Cette attaque publique survient alors que Ousmane Sonko, figure majeure de la scène politique locale, avait pourtant apporté son soutien à la candidature de Diomaye Faye lors de la présidentielle de 2024. Une posture qui, selon ses déclarations récentes, lui apparaît aujourd’hui comme une erreur de jugement.

Sénégal : Ousmane Sonko critique Diomaye Faye

Des accusations lourdes contre le pouvoir en place

Dans un discours sans équivoque, Ousmane Sonko a dressé un bilan accablant de la gouvernance actuelle. Selon lui, Diomaye Faye serait sous l’influence de personnalités opportunistes, y compris au sein de l’opposition, qui lui feraient miroiter un contrôle illusoire sur les forces de défense et de sécurité. Une stratégie, selon Sonko, visant à lui faire croire qu’il pourrait briguer un second mandat.

« Que Dieu nous préserve d’un président frileux », a-t-il lancé, avant d’ajouter avec ironie : « C’est quelqu’un qui se laisse facilement manipuler. Il se laisse influencer par des hommes politiques de la dernière heure ».
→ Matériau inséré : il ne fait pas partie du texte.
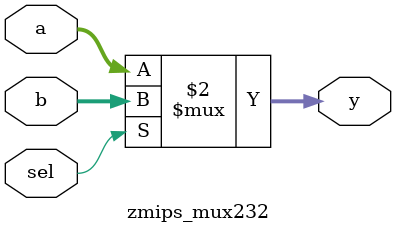
<source format=v>
/**
 * 2 x 5 MUX
 */

 module zmips_mux232(a, b, sel, y);
 input [4:0] a, b;
 input sel;
 output [4:0] y;

 assign y = (sel == 0) ? a : b;

 endmodule

</source>
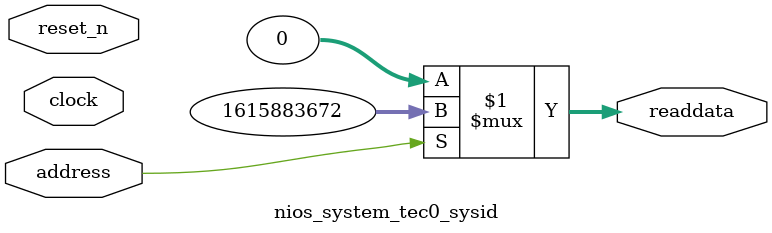
<source format=v>



// synthesis translate_off
`timescale 1ns / 1ps
// synthesis translate_on

// turn off superfluous verilog processor warnings 
// altera message_level Level1 
// altera message_off 10034 10035 10036 10037 10230 10240 10030 

module nios_system_tec0_sysid (
               // inputs:
                address,
                clock,
                reset_n,

               // outputs:
                readdata
             )
;

  output  [ 31: 0] readdata;
  input            address;
  input            clock;
  input            reset_n;

  wire    [ 31: 0] readdata;
  //control_slave, which is an e_avalon_slave
  assign readdata = address ? 1615883672 : 0;

endmodule



</source>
Une rupture politique et personnelle

Les tensions entre les deux hommes remontent à la période où Diomaye Faye occupait les fonctions de secrétaire général et coordinateur des cadres au sein du parti au pouvoir. Ousmane Sonko révèle aujourd’hui que son ancien allié travaillait alors dans l’ombre à la création de son propre mouvement politique au sein même de la structure existante.

Depuis son accession à la présidence, Diomaye Faye aurait cru pouvoir compter sur l’allégeance de la majorité des cadres du parti. Une ambition qui s’est heurtée à une réalité bien différente : « Malheureusement pour lui, personne ne l’a suivi », a conclu Sonko, soulignant ainsi l’isolement croissant du chef de l’État.

Un climat politique sous haute tension

Cette sortie publique de Ousmane Sonko intervient dans un contexte où les relations entre les différentes forces politiques sénégalaises restent tendues. Les déclarations du président de l’Assemblée nationale risquent d’alimenter encore davantage les spéculations sur la stabilité institutionnelle du pays et la cohésion au sein de la majorité présidentielle.